Diese Korrektur im Wege eines Erstattungsantrages gemäß § 240 Abs 3 BAO zu beantragen anstatt die Berichtigung des Einkommens bei der Veranlagung zur Einkommensteuer zu begehren, ist nach der genannten Norm nicht zulässig. Der Antrag der Bf wäre daher vom Finanzamt als unzulässig zurückzuweisen gewesen. Eine inhaltliche Auseinandersetzung über die Rechtmäßigkeit der Besteuerung nach § 67 Abs 6 EStG wäre im angefochtenen Bescheid nicht erforderlich gewesen. Dadurch, dass das Finanzamt diese Anträge abgewiesen hat, anstatt sie zurückzuweisen, wurde die Bf aber in keinem Recht verletzt.

Die Beschwerde war daher vom Bundesfinanzgericht, wie im Spruch geschehen, als unbegründet abzuweisen.

Auf die Frage, ob die begehrte Besteuerung der verfahrensgegenständlichen Bezüge im Sinne des § 67 EstG zuzubilligen wäre, brauchte daher nicht eingegangen zu werden.

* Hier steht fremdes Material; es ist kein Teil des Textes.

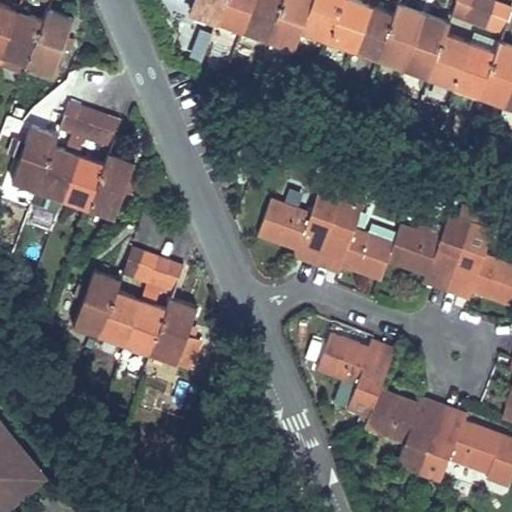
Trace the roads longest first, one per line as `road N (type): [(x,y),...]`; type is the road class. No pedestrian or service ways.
road 1 (residential): [(249,305),(114,0)]
road 2 (residential): [(337,511),(249,305)]
road 3 (residential): [(249,305),(303,284),(454,345)]
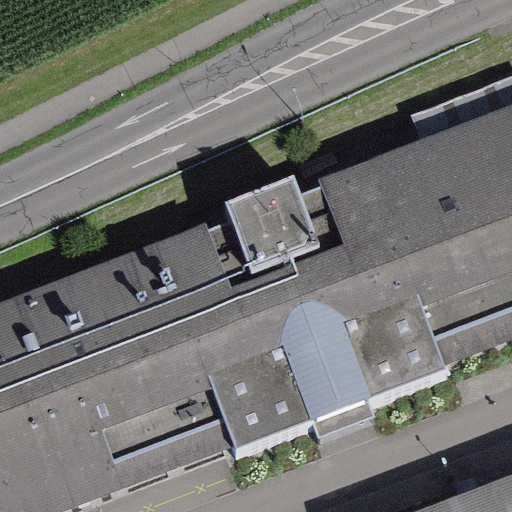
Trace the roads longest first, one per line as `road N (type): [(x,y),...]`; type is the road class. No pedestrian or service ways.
road 1 (primary): [(442,0),(0,204)]
road 2 (residential): [(511,414),(246,511)]
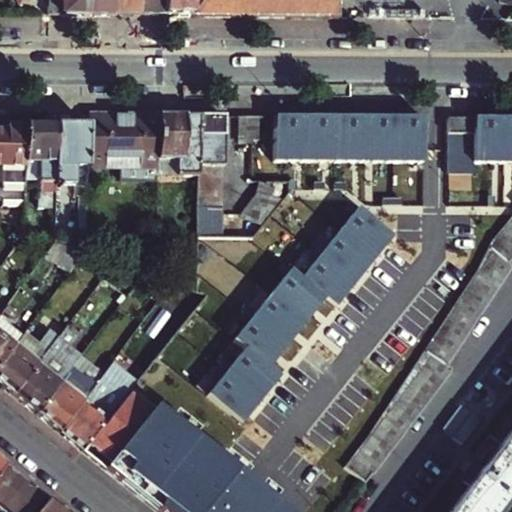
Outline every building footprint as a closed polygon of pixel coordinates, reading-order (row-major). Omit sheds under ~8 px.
[(63,16),(62,0),(47,0),(48,16),(63,16)] [(62,0),(63,16),(87,16),(87,0),(62,0)] [(87,0),(87,16),(111,17),(111,0),(87,0)] [(111,0),(111,17),(138,17),(138,0),(111,0)] [(138,0),(138,17),(163,17),(163,0),(138,0)] [(163,0),(163,17),(192,17),(191,0),(163,0)] [(336,0),(191,0),(192,17),(337,19),(336,0)] [(121,161),(158,162),(158,117),(139,117),(87,117),(88,126),(88,167),(121,167),(121,161)] [(199,168),(199,117),(158,117),(158,162),(176,163),(175,178),(198,178),(199,168)] [(225,168),(226,117),(199,117),(199,168),(223,168),(225,168)] [(251,141),(252,117),(240,117),(239,144),(251,144),(251,141)] [(426,118),(276,117),(276,162),(426,163),(426,118)] [(449,134),(469,134),(470,118),(450,118),(449,134)] [(476,134),(475,163),(511,163),(511,118),(470,118),(469,134),(476,134)] [(55,127),(56,210),(56,219),(57,242),(61,244),(79,250),(79,226),(89,225),(88,167),(88,126),(55,127)] [(7,132),(0,131),(0,166),(8,166),(8,176),(13,181),(27,181),(26,166),(25,127),(7,127),(7,132)] [(55,127),(25,127),(26,166),(39,166),(40,210),(56,210),(55,127)] [(158,162),(158,178),(175,178),(176,163),(158,162)] [(223,178),(223,168),(199,168),(198,178),(223,178)] [(223,238),(224,178),(198,178),(197,238),(223,238)] [(287,183),(266,183),(259,183),(257,194),(242,215),(261,228),(287,194),(287,183)] [(398,229),(363,201),(307,272),(296,263),(239,333),(250,342),(213,388),(248,416),(286,369),(275,360),(330,291),(341,300),(398,229)] [(343,465),(358,478),(363,482),(452,370),(446,365),(509,265),(504,261),(511,251),(511,214),(492,239),(475,269),(474,271),(452,306),(368,433),(343,465)] [(261,228),(242,215),(232,239),(253,239),(261,228)] [(50,239),(57,242),(56,219),(46,219),(50,239)] [(79,250),(61,244),(49,258),(72,276),(90,254),(79,250)] [(113,279),(126,289),(134,278),(122,269),(113,279)] [(184,272),(183,287),(187,289),(196,292),(197,274),(184,272)] [(162,288),(169,293),(176,285),(167,282),(162,288)] [(176,285),(169,293),(178,300),(187,289),(183,287),(176,285)] [(306,339),(333,358),(354,328),(328,309),(306,339)] [(2,317),(0,319),(0,365),(24,335),(2,317)] [(0,383),(12,393),(58,337),(65,328),(57,321),(38,345),(25,334),(24,335),(0,365),(0,383)] [(71,348),(58,337),(12,393),(36,413),(60,383),(68,373),(58,365),(71,348)] [(60,383),(36,413),(58,430),(83,401),(96,384),(89,378),(75,394),(60,383)] [(83,401),(58,430),(82,449),(131,388),(122,381),(108,398),(112,402),(101,415),(83,401)] [(82,449),(159,511),(295,511),(226,455),(159,401),(154,406),(132,387),(131,388),(82,449)] [(499,511),(511,496),(511,426),(483,465),(475,460),(462,476),(470,482),(447,511),(499,511)] [(0,511),(25,482),(6,466),(0,473),(0,511)] [(38,511),(48,501),(25,482),(0,511),(38,511)] [(62,511),(48,501),(38,511),(62,511)]
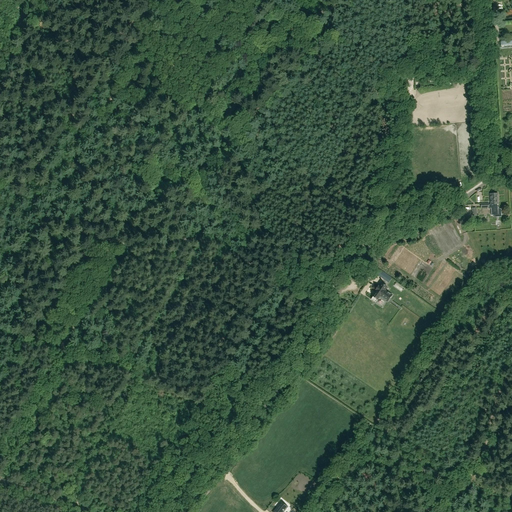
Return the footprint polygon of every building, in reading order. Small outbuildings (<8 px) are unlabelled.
[(511,40),(501,42),(501,49),(511,48),(511,40)] [(447,195),(456,193),(455,186),(445,189),(447,195)] [(490,194),(491,204),(489,204),(489,203),(481,203),(481,208),(488,208),(488,209),(491,209),(491,215),(494,215),(494,217),(502,217),(501,209),(499,209),(499,207),(497,207),(497,204),(499,204),(498,193),(490,194)] [(386,274),(383,272),(380,276),(388,282),(391,278),(386,275),(386,274)] [(380,296),(387,301),(392,295),(385,290),(387,287),(385,286),(385,285),(384,285),(382,284),(380,287),(378,286),(376,290),(377,291),(376,293),(375,292),(373,295),(373,296),(378,300),(380,296)] [(273,511),(283,511),(288,507),(281,502),(273,511)]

Es war  spruchgemäß zu entscheiden.

 

 

IV. Zulässigkeit einer Revision

Gegen ein Erkenntnis des Bundesfinanzgericht ist die Revision zulässig, wenn sie von der Lösung einer Rechtsfrage ahängt, der grundsätzlicher Bedeutung zukommt.
Diese Voraussetzung liegt im Beschwerdefall nicht vor, da der Umstand, dass eine Rückzahlung der zu Unrecht einbehaltenen Lohnsteuer auf Grundlage des § 240 Abs 3 BAO im Falle der Durchführung eines Veranlagungsfalles nicht möglich ist, durch die oben zitierte höchtgerichtliche Rechtsprechung klargestellt ist.
Gegen dieses Erkenntnis ist daher keine Revision zulässig.